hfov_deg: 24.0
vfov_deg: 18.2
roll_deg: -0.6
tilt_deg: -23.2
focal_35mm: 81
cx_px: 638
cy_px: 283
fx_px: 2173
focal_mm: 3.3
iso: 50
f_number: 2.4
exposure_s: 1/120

===============

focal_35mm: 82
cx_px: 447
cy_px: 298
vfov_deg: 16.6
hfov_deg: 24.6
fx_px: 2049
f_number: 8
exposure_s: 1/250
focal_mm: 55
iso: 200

===============

§ WHAT IS REQUIRED:
Quote the data above from the line containing "roll_deg: -0.6" to the line containing "exposure_s: 1/120", inclusive, and stop.

§ ANSWER BOX:
roll_deg: -0.6
tilt_deg: -23.2
focal_35mm: 81
cx_px: 638
cy_px: 283
fx_px: 2173
focal_mm: 3.3
iso: 50
f_number: 2.4
exposure_s: 1/120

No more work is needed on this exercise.